Set down the lines of the data exactly, starting at the first and stopping after the line containing "Le transport".

[Opening Information shown section]

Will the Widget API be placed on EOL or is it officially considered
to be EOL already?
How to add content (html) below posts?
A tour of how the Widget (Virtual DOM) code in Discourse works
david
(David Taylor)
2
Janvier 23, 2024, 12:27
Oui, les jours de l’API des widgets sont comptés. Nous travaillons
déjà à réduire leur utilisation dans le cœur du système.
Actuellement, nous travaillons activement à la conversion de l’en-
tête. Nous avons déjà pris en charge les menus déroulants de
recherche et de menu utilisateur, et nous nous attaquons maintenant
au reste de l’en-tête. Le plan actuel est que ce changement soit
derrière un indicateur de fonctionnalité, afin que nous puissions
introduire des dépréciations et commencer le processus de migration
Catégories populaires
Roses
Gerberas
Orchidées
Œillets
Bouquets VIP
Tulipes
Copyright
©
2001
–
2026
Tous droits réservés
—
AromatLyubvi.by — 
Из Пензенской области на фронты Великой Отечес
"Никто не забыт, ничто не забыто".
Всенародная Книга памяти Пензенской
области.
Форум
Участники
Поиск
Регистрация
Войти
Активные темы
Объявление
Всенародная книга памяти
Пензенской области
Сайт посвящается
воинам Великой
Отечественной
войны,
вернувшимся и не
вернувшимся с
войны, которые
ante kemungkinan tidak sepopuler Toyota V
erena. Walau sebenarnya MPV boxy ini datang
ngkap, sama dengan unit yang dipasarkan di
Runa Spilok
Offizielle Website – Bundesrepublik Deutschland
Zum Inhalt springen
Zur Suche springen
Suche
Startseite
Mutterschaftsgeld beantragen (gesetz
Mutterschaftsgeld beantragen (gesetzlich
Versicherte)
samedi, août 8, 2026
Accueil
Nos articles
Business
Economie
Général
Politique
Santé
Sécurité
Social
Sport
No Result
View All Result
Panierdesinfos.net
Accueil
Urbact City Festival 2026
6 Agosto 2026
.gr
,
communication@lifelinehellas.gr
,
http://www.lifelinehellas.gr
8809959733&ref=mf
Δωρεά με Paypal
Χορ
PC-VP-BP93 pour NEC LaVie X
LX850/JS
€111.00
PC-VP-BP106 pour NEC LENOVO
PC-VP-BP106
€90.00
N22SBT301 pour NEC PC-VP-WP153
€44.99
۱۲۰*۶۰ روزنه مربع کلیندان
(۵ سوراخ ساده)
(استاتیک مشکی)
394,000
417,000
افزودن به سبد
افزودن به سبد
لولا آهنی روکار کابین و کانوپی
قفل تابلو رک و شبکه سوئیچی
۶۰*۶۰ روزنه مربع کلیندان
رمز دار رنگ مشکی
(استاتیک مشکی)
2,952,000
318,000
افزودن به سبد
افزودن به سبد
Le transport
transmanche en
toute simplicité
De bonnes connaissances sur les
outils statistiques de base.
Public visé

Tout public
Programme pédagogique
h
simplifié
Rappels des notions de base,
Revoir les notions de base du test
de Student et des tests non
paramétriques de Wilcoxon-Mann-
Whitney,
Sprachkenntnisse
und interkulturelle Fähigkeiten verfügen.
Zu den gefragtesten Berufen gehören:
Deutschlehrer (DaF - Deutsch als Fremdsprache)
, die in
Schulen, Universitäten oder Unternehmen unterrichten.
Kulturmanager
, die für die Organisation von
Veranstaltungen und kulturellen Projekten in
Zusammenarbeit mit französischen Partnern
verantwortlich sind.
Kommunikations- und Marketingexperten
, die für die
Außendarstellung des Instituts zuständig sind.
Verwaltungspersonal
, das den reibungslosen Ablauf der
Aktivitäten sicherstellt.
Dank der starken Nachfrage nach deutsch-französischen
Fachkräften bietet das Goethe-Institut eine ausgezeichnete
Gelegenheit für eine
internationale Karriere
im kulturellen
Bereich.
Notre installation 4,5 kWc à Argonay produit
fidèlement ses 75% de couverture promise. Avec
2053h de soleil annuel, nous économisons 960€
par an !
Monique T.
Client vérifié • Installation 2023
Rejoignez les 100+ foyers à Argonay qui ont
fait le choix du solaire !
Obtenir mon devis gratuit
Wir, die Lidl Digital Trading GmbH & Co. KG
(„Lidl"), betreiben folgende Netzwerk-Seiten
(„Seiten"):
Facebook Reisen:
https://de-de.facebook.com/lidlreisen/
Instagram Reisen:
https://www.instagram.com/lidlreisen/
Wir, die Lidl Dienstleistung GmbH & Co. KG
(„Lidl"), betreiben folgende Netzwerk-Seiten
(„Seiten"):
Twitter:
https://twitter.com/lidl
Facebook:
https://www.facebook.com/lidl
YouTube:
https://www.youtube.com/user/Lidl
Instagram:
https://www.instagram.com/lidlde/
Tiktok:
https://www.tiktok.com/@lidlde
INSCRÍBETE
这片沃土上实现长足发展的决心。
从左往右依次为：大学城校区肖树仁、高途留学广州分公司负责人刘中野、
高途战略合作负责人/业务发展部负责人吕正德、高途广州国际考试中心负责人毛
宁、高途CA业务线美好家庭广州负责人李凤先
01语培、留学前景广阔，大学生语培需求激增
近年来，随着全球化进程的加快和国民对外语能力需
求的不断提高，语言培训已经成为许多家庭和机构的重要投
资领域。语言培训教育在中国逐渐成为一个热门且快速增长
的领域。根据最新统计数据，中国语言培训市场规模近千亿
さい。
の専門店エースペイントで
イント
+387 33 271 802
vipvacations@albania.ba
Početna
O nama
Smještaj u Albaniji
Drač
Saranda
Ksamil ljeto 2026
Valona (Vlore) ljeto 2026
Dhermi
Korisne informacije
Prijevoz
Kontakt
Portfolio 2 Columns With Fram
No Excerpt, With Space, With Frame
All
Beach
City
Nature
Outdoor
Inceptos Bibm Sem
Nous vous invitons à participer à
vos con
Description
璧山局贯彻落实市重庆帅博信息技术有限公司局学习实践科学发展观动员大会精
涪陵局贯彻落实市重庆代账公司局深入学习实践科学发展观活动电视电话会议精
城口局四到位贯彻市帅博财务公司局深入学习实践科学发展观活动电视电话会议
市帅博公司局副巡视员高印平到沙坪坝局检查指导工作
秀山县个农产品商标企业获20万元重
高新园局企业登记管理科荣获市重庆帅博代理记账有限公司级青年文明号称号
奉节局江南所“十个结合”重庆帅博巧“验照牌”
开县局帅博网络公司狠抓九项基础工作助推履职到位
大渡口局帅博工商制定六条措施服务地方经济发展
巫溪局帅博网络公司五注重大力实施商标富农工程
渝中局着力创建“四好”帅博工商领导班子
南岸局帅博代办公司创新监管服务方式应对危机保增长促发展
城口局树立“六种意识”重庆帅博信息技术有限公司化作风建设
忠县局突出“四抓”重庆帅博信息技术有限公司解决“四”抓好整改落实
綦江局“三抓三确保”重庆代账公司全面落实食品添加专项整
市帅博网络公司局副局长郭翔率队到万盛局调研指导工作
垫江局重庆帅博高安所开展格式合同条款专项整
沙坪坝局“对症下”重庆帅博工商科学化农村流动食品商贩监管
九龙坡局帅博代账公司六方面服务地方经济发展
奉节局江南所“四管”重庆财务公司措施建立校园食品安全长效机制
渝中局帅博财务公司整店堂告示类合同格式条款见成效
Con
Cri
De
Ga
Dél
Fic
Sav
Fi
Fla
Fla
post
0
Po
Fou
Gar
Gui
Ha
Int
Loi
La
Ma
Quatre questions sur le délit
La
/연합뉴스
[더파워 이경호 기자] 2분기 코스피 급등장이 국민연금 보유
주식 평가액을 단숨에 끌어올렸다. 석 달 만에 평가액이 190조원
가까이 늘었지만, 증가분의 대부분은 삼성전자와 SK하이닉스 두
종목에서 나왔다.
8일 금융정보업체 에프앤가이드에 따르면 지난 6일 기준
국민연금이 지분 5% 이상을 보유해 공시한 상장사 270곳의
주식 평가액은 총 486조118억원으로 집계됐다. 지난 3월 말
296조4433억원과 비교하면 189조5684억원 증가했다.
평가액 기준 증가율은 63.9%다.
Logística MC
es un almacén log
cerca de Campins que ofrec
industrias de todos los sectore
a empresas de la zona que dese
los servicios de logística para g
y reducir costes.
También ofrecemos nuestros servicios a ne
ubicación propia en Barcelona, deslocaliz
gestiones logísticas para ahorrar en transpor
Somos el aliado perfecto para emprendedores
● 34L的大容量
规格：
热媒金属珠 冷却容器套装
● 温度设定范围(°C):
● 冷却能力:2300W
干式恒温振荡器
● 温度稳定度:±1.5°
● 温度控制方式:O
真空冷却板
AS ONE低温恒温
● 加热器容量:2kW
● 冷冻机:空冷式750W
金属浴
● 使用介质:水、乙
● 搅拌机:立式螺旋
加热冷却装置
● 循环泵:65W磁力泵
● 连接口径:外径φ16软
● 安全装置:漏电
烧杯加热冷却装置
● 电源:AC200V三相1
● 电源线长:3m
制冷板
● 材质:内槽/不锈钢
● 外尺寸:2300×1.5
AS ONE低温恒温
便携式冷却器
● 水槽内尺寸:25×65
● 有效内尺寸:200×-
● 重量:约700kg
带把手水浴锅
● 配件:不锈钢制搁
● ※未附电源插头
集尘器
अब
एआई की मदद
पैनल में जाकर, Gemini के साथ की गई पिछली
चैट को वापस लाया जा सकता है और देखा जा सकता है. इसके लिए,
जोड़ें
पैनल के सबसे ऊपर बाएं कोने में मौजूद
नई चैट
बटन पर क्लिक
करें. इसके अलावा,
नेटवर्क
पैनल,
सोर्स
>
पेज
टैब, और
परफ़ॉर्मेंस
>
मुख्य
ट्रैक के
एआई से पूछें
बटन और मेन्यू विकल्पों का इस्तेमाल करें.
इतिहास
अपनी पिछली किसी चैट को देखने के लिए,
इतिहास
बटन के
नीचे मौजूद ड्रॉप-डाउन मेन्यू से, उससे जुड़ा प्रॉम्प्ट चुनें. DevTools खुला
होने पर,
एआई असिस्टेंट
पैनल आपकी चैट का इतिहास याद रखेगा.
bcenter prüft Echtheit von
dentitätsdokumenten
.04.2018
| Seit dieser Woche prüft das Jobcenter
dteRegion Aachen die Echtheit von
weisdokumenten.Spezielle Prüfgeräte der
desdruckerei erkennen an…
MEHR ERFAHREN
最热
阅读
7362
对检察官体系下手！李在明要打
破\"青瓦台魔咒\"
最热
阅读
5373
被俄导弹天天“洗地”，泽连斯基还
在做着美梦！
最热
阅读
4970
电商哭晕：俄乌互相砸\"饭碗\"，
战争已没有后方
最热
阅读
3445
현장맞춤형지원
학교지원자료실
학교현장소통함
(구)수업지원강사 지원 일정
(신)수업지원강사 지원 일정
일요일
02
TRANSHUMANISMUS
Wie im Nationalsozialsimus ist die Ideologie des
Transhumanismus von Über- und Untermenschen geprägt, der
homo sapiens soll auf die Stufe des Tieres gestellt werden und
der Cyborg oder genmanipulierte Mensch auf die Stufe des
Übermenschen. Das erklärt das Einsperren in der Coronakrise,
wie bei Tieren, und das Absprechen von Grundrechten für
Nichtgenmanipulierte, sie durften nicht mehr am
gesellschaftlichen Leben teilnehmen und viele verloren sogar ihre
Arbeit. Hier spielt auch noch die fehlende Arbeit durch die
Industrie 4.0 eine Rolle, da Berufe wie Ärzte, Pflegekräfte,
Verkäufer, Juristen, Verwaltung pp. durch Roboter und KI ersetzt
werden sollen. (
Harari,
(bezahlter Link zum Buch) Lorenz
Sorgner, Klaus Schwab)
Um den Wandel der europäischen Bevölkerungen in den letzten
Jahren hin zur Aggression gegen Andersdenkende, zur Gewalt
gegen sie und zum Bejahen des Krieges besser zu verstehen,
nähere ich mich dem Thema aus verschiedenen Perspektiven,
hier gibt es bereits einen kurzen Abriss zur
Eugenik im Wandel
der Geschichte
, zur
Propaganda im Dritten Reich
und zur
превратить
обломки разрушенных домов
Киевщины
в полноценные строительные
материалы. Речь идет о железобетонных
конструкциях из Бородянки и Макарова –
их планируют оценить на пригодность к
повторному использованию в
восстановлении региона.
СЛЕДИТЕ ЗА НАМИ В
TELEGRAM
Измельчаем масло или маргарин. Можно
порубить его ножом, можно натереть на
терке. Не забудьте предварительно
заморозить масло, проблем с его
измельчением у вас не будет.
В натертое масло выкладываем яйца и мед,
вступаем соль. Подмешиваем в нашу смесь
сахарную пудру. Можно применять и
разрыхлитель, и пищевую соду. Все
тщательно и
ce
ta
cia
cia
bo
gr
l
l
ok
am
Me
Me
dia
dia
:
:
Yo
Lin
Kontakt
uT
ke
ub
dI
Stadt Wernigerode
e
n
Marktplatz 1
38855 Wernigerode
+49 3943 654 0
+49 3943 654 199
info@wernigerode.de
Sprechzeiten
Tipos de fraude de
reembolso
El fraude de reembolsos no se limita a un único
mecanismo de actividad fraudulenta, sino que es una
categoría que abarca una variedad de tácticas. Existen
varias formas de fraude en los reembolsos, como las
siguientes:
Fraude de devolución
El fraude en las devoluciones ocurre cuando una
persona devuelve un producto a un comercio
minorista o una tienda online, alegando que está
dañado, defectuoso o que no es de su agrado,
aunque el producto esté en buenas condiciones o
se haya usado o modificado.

[Closing Information shown section]

= Exercise response =
Will the Widget API be placed on EOL or is it officially considered
to be EOL already?
How to add content (html) below posts?
A tour of how the Widget (Virtual DOM) code in Discourse works
david
(David Taylor)
2
Janvier 23, 2024, 12:27
Oui, les jours de l’API des widgets sont comptés. Nous travaillons
déjà à réduire leur utilisation dans le cœur du système.
Actuellement, nous travaillons activement à la conversion de l’en-
tête. Nous avons déjà pris en charge les menus déroulants de
recherche et de menu utilisateur, et nous nous attaquons maintenant
au reste de l’en-tête. Le plan actuel est que ce changement soit
derrière un indicateur de fonctionnalité, afin que nous puissions
introduire des dépréciations et commencer le processus de migration
Catégories populaires
Roses
Gerberas
Orchidées
Œillets
Bouquets VIP
Tulipes
Copyright
©
2001
–
2026
Tous droits réservés
—
AromatLyubvi.by — 
Из Пензенской области на фронты Великой Отечес
"Никто не забыт, ничто не забыто".
Всенародная Книга памяти Пензенской
области.
Форум
Участники
Поиск
Регистрация
Войти
Активные темы
Объявление
Всенародная книга памяти
Пензенской области
Сайт посвящается
воинам Великой
Отечественной
войны,
вернувшимся и не
вернувшимся с
войны, которые
ante kemungkinan tidak sepopuler Toyota V
erena. Walau sebenarnya MPV boxy ini datang
ngkap, sama dengan unit yang dipasarkan di
Runa Spilok
Offizielle Website – Bundesrepublik Deutschland
Zum Inhalt springen
Zur Suche springen
Suche
Startseite
Mutterschaftsgeld beantragen (gesetz
Mutterschaftsgeld beantragen (gesetzlich
Versicherte)
samedi, août 8, 2026
Accueil
Nos articles
Business
Economie
Général
Politique
Santé
Sécurité
Social
Sport
No Result
View All Result
Panierdesinfos.net
Accueil
Urbact City Festival 2026
6 Agosto 2026
.gr
,
communication@lifelinehellas.gr
,
http://www.lifelinehellas.gr
8809959733&ref=mf
Δωρεά με Paypal
Χορ
PC-VP-BP93 pour NEC LaVie X
LX850/JS
€111.00
PC-VP-BP106 pour NEC LENOVO
PC-VP-BP106
€90.00
N22SBT301 pour NEC PC-VP-WP153
€44.99
۱۲۰*۶۰ روزنه مربع کلیندان
(۵ سوراخ ساده)
(استاتیک مشکی)
394,000
417,000
افزودن به سبد
افزودن به سبد
لولا آهنی روکار کابین و کانوپی
قفل تابلو رک و شبکه سوئیچی
۶۰*۶۰ روزنه مربع کلیندان
رمز دار رنگ مشکی
(استاتیک مشکی)
2,952,000
318,000
افزودن به سبد
افزودن به سبد
Le transport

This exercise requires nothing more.